L’introduzione del divieto di retrocessioni ai consulenti all’ordine del giorno della Commissione Europea sta sollevando un aspro dibattito all’interno della comunità finanziaria in ragione del fortissimo impatto che avrebbe sull’intero processo distributivo e della struttura dei ricavi ad esso connesso. All’interno del panorama comunitario necessita una particolare attenzione la situazione di un paese come l’Italia che ha un costo della distribuzione tra i più alti d’Europa unitamente al fatto che ciò porterebbe plausibilmente con sé l’applicazione dello stesso divieto nel mondo della distribuzione dei prodotti finanziari assicurativi considerato che la recente implementazione di Idd ((Insurance Distribution Directive) ha sostanzialmente equiparato il regime degli incentivi nella distribuzione degli strumenti finanziari a quello degli Ibips (Insurance Based Investment Products).

Nonostante siano più di trent’anni che mi occupo delle tematiche connesse alla prestazione dei servizi di investimento, è forse la prima volta che la discussione su un tema tecnico si fa così appassionata e partecipata, addirittura a volte prendendo le vesti da tifo di curva calcistica.

In casi come questi l’esperienza insegna che, in realtà, vista la rilevante complessità della tematica, occorre partire dalla consapevolezza che non esistono ricette magiche che garantiscano la soluzione perfetta. Ogni scelta porta con sé una serie di effetti collaterali e quindi probabilmente conviene optare per il male minore. E’ vero che l’introduzione del divieto alle retrocessioni come regola generale ed astratta dovrebbe comportare inizialmente un abbassamento del costo dei prodotti, ma questo sarebbe compensato dal costo che il cliente dovrebbe sostenere per assicurarsi il servizio di collocamento e consulenza. E’ evidente infatti che per valutare la possibile soluzione del problema bisogna entrare in una logica integrata di valutazione dei costi legati al prodotto e di quelli connessi al tipo e livello di servizio ricevuto dal cliente. Al riguardo ci sono studi che sostengono che nel lungo periodo la somma dei due costi (prodotto più servizio) potrebbe eguagliare se non superare quello attualmente garantito dal recepimento degli incentivi. A ciò si aggiungono due possibili effetti: quello della potenziale restrizione della gamma di offerta, che soprattutto i distributori appartenenti a grandi gruppi potrebbero porre in essere al fine di recuperare redditività in compensazione della difficoltà di fatturare direttamente al cliente la prestazione dell’attività di consulenza. Vi è poi quello del temuto gap advice. L’introduzione di un radicale divieto di retrocessioni, peraltro già sperimentato in UK e Olanda, porta inesorabilmente con sé un’alternativa per il cliente: pagare la consulenza al distributore o al consulente indipendente, oppure rinunciare a ricevere la consulenza e optare per il fai da te. Ad avvalorare la probabilità dello scenario di rinuncia alla consulenza milita la poca familiarità del cliente a pagare separatamente il servizio di consulenza peraltro ulteriormente dimostrato dal fatto che, nonostante l’albo dei consulenti finanziari indipendenti sia stato istituito da quasi cinque anni, questo tipo di servizio non ha trovato una sua affermazione massiva nel mercato.

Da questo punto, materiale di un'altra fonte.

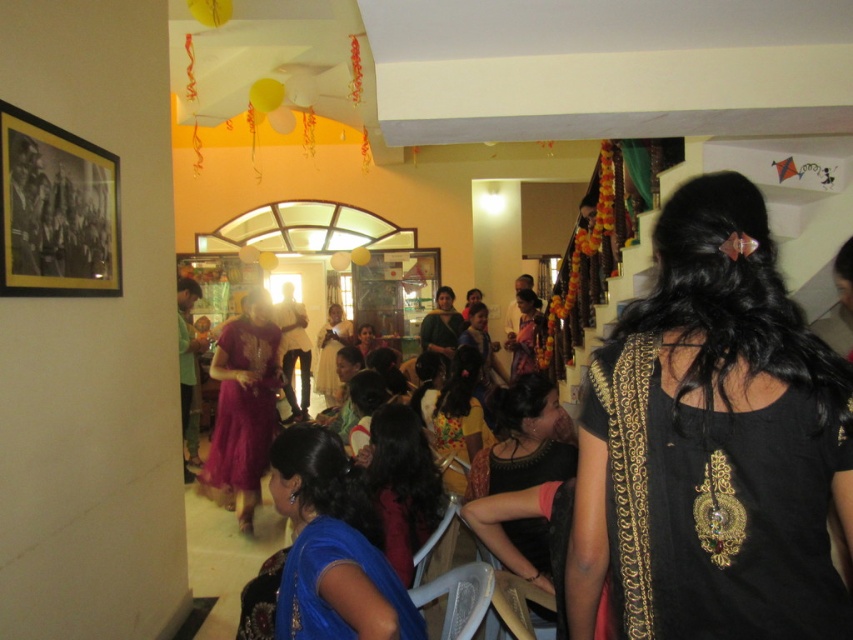
Which of these two, blue satin saree at center or matte pink saree at center, stands shorter?

blue satin saree at center is shorter.

Does blue satin saree at center appear on the left side of matte pink saree at center?

No, blue satin saree at center is not to the left of matte pink saree at center.

Measure the distance between blue satin saree at center and camera.

blue satin saree at center is 4.63 feet from camera.

Image resolution: width=853 pixels, height=640 pixels. What are the coordinates of `blue satin saree at center` in the screenshot? It's located at (325, 552).

In the scene shown: Between black satin blouse at center and matte black dress at center, which one has more height?

With more height is black satin blouse at center.

Who is positioned more to the right, black satin blouse at center or matte black dress at center?

black satin blouse at center is more to the right.

Between point (543, 442) and point (419, 529), which one is positioned in front?

Point (419, 529) is in front.

Find the location of a particular element. black satin blouse at center is located at coordinates (524, 440).

Can you confirm if black embroidered blouse at center is positioned above matte pink saree at center?

Correct, black embroidered blouse at center is located above matte pink saree at center.

Who is shorter, black embroidered blouse at center or matte pink saree at center?

Standing shorter between the two is black embroidered blouse at center.

Does point (737, 444) come farther from viewer compared to point (332, 332)?

No, (737, 444) is in front of (332, 332).

Locate an element on the screen. The width and height of the screenshot is (853, 640). black embroidered blouse at center is located at coordinates (712, 444).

Non sempre ha giovato al mercato l’introduzione di divieti generali ed astratti. In questo caso sembra preferibile optare per un più rigoroso rispetto delle regole esistenti, l’affidamento del controllo del rapporto quali-quantitativo tra incentivo ricevuto e livello di servizio offerto sotto un regime di responsabilità rafforzata dell’intermediario, maggiore trasparenza attraverso la standardizzazione dell’informazione ex ante ed ex post al fine di accrescere la consapevolezza dell’investitore, l’effettivo rafforzamento dell’educazione finanziaria dei risparmiatori.